In tales written during and after World War I, Level cleverly adapted his blood-and-thunder style to grim and poignant narratives involving the war. His surprise endings, featuring sudden twists and unexpected dénouements, work well when applied to war scenarios. The deep resentment by the humiliated French at German occupation and brutality is searingly displayed in several tales. It would be interesting to know if any of these were adapted for the Grand Guignol.
Maurice Level remained a figure of note even after his early death. His play Le Baiser dans la nuit was performed as late as 1938 at the Grand Guignol Theatre and was even adapted (loosely and without credit) as an EC comic.
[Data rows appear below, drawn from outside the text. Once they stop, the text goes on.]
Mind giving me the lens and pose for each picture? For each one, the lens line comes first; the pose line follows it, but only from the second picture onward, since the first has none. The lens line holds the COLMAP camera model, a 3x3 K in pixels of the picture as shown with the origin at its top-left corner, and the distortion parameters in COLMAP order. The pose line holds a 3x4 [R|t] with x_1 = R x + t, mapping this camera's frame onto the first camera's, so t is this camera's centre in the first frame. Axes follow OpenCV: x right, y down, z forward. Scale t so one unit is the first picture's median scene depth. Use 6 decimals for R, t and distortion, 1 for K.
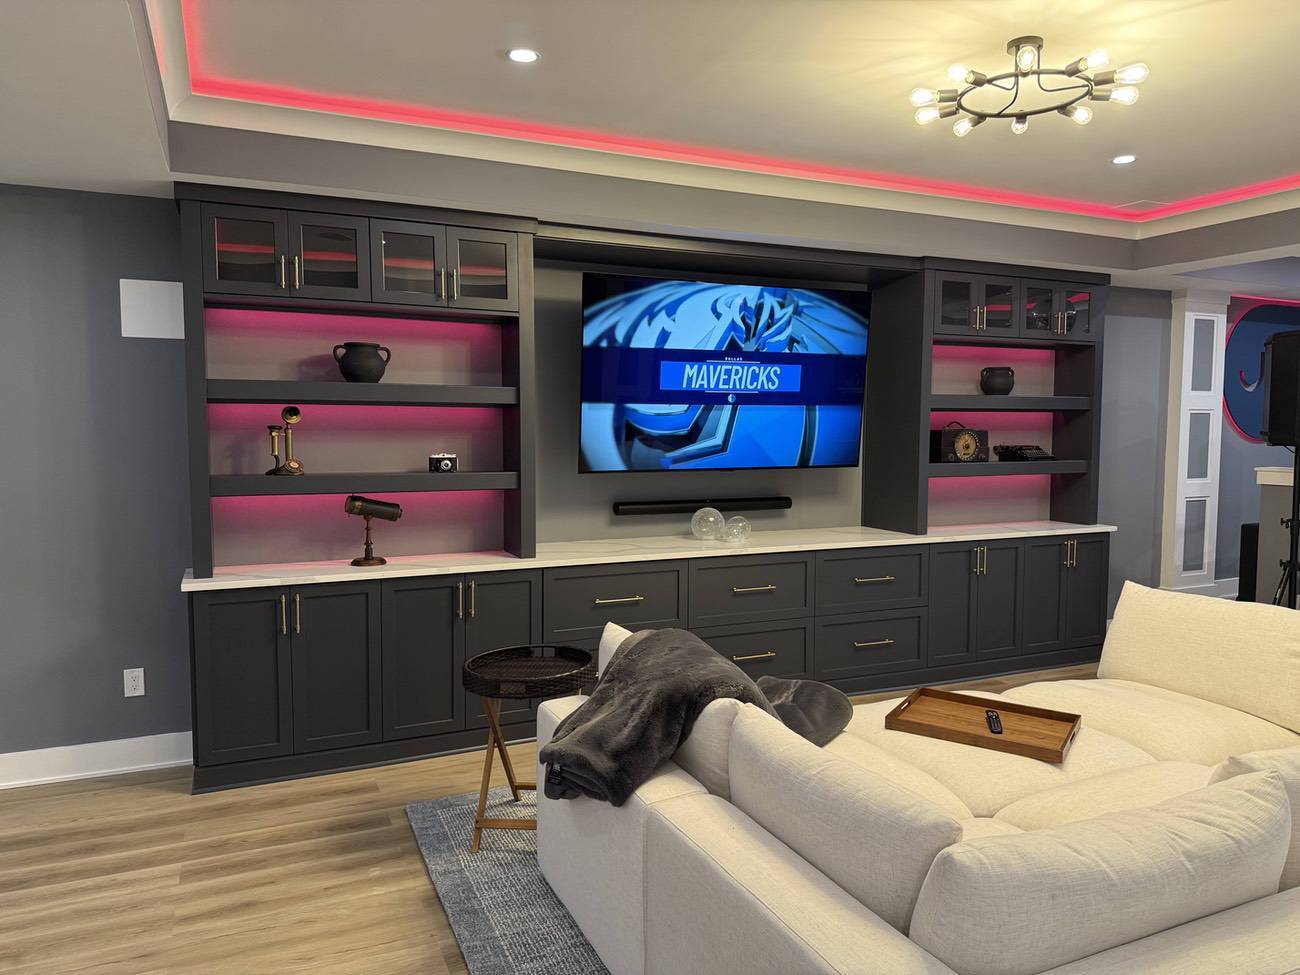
lens RADIAL K [[913.0, 0, 647.7], [0, 913.0, 492.9], [0, 0, 1]] dist [0.044715, -0.061838]
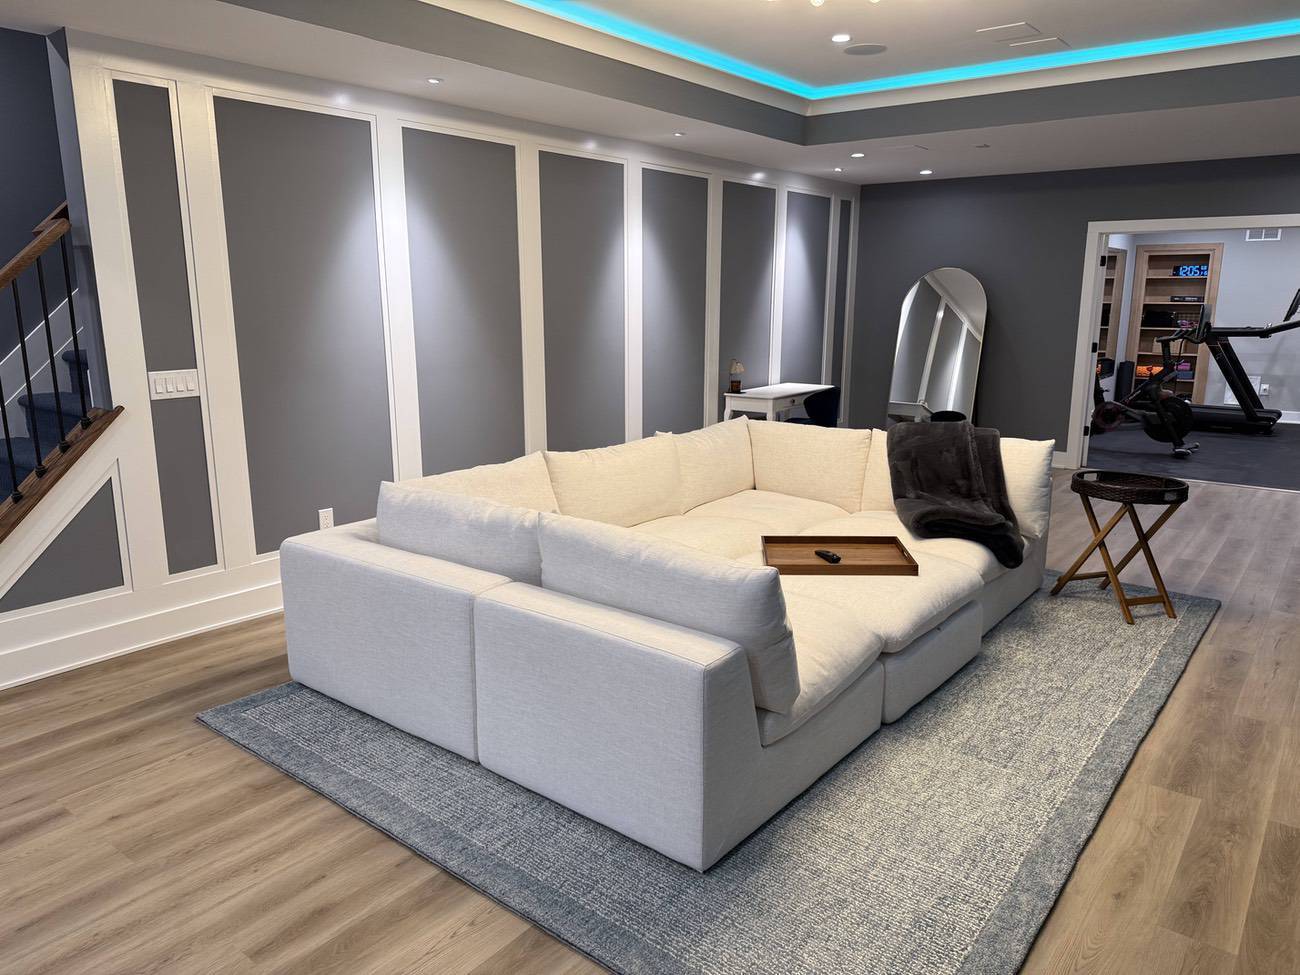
lens RADIAL K [[913.9, 0, 642.8], [0, 913.9, 497.1], [0, 0, 1]] dist [0.077927, -0.096202]
pose [[-0.884439, 0.102626, -0.455231, 0.852614], [-0.034373, 0.958541, 0.282872, -0.107916], [0.465388, 0.265831, -0.844244, 1.432461]]
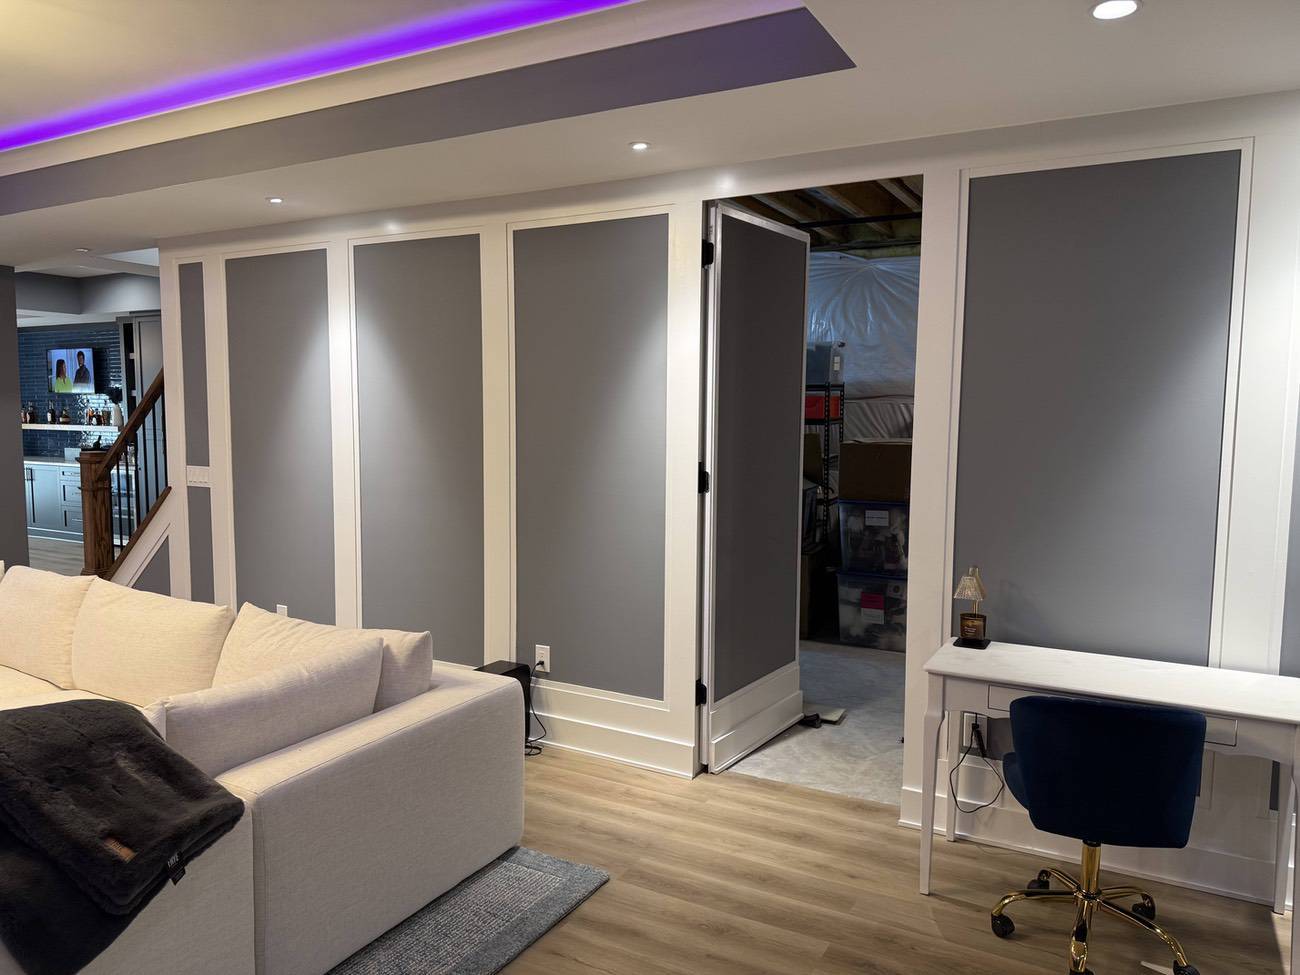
lens RADIAL K [[906.3, 0, 650.9], [0, 906.3, 490.6], [0, 0, 1]] dist [0.115824, -0.165209]
pose [[-0.606346, -0.075926, 0.791568, -0.539839], [0.050785, 0.989702, 0.133832, -0.051328], [-0.793577, 0.121349, -0.596246, 0.643519]]
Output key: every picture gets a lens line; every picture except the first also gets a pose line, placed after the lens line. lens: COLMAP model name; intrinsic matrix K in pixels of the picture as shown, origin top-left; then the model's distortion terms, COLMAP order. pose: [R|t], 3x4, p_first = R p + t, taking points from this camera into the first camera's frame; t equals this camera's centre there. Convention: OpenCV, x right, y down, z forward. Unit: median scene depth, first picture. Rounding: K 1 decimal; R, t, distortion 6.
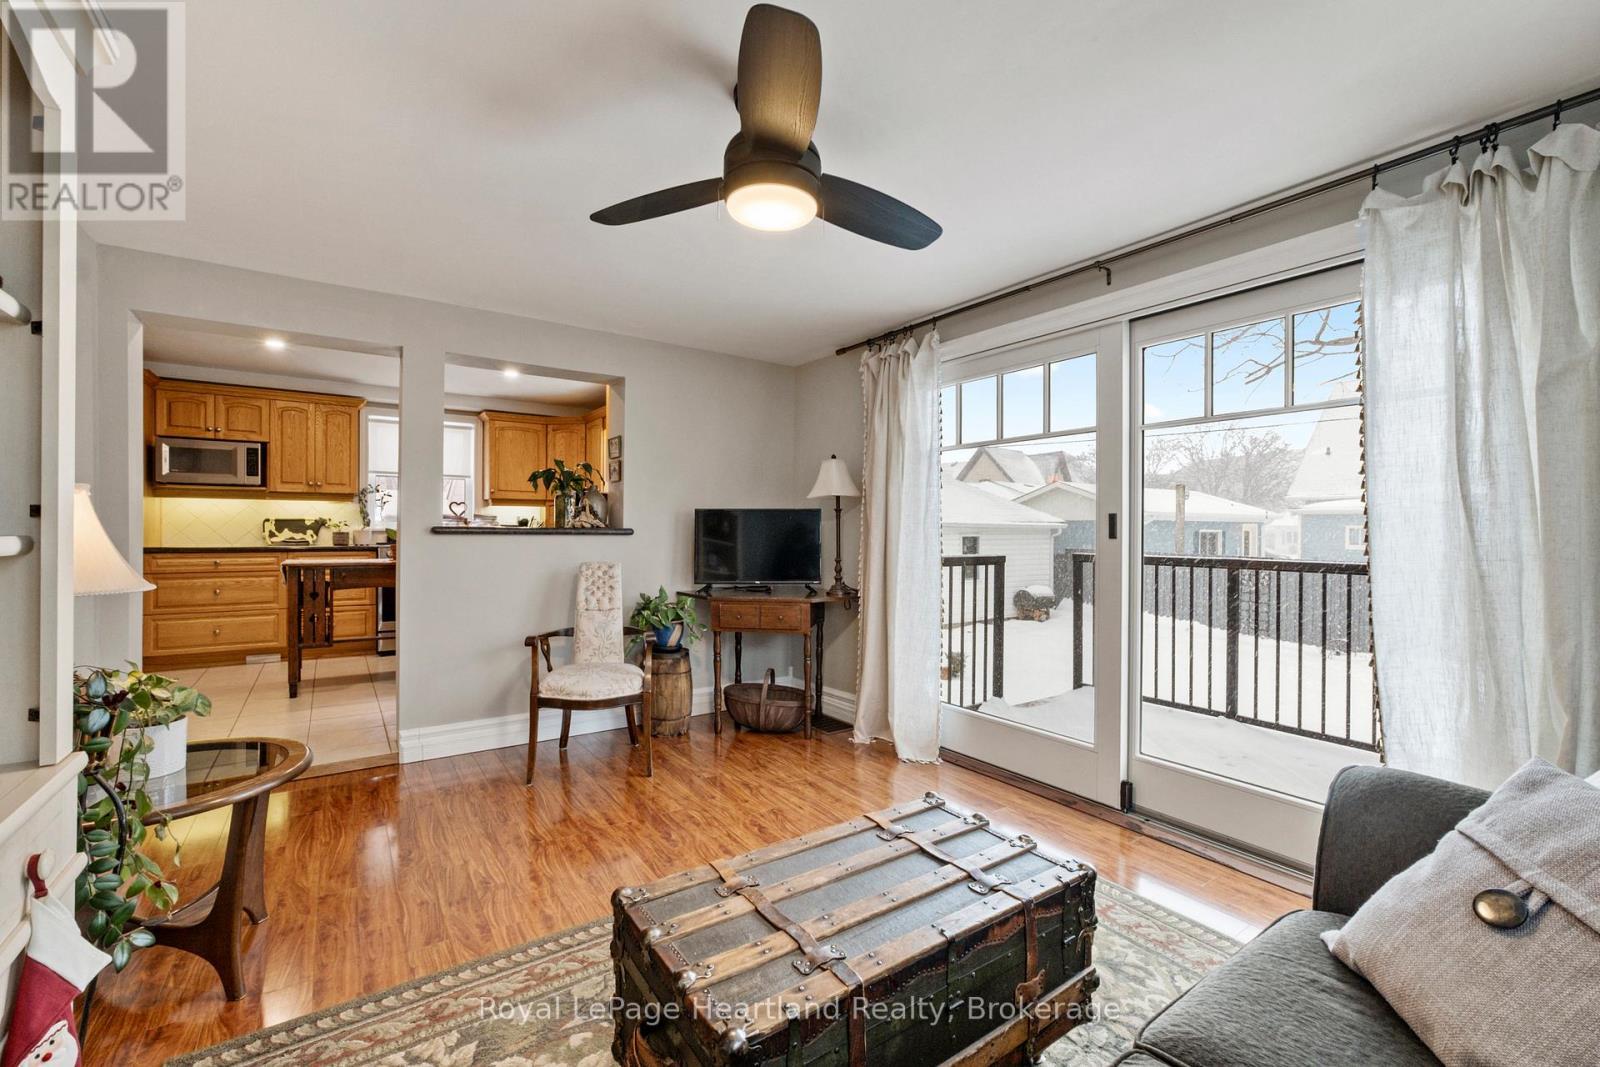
lens RADIAL K [[670.6, 0, 811.5], [0, 670.6, 543.2], [0, 0, 1]] dist [-0.031744, 0.010780]
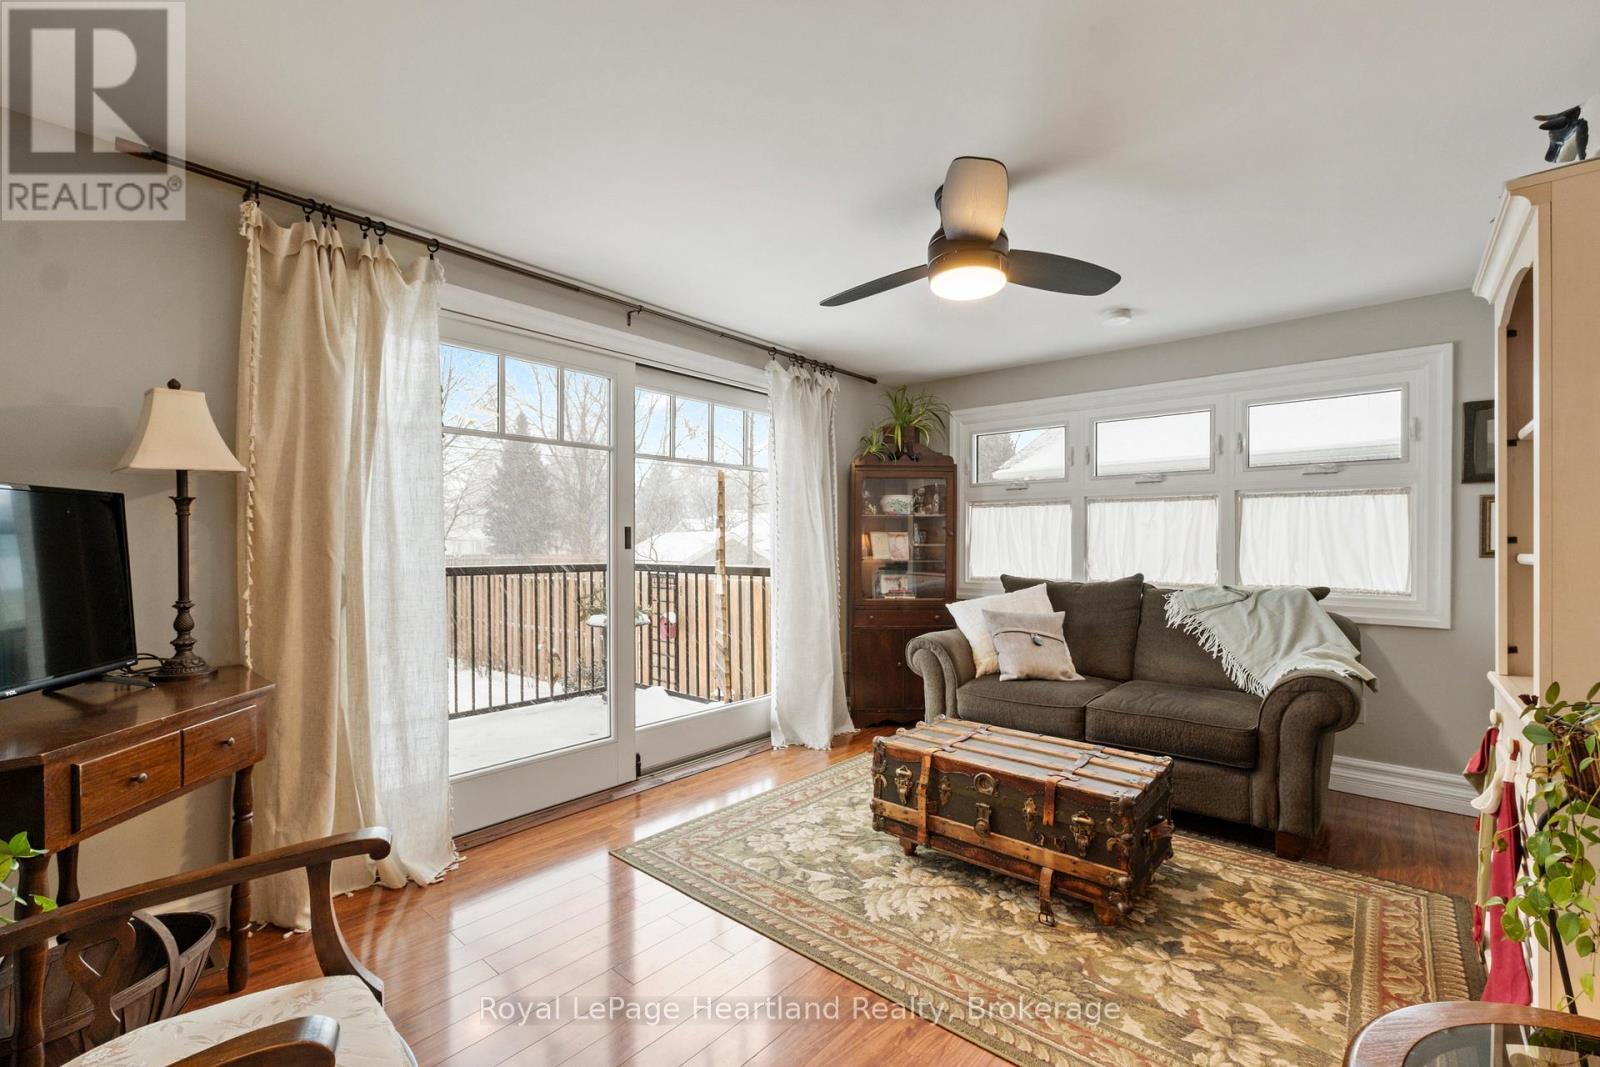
lens RADIAL K [[670.6, 0, 811.5], [0, 670.6, 543.2], [0, 0, 1]] dist [-0.031744, 0.010780]
pose [[-0.239877, -0.008037, 0.970770, -0.732745], [0.015401, 0.999808, 0.012083, -0.024525], [-0.970681, 0.017849, -0.239707, 0.964837]]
But beyond the three volumes already mentioned, none of his work appeared in English in book form subsequent to 1923, and only a few scattered tales appeared in English-language magazines in the later 1920s and 1930s. (Three of them appeared in the celebrated American pulp magazine Weird Tales.) But among devotees of psychological suspense and the macabre, Level’s work has always retained a shadowy interest, and he has refused to fade away. The present volume, which contains virtually every short story by Level that has been translated into English, should confirm that that interest is well deserved. Few authors have displayed greater psychological acuity, greater craftsmanship in the manufacture of short stories, and a more unflinching gaze at the grotesque crimes that human passions are capable of engendering; and few have exhibited those crimes and those passions with loftier artistry.
This volume reprints, with a single exception, all the short stories by Level that have been translated into English. The first twenty-six stories are taken from Crises (1920). The next six stories are taken from Tales of Wartime France, translated by William L. McPherson (1918). The last seven stories are uncollected tales appearing in magazines. They are: “The Appalling Gift” (Living Age, 24 March 1923); “Night and Silence” (Weird Tales, February 1932); “The Cripple” (Weird Tales, February 1933); “The Look” (Weird Tales, March 1933); “The Horror on the Night Express” (Mystery Magazine, February 1934); “Thirty Hours with a Corpse” (Mystery Magazine, September 1934); and “She Thought of Everything” (Mystery Magazine, May 1935). No translators were given for any of these stories.
The one story by Level that has not been included here is “The Old Maids,” published in Jacqueline and Four Other Stories from the French [no translator indicated] (1925). It is a fine tale (a translation of “Vieilles Filles”), but so obviously a mainstream story that its inclusion could not be justified here.
Where practicable, the translations have been revised by consultation with the original French texts.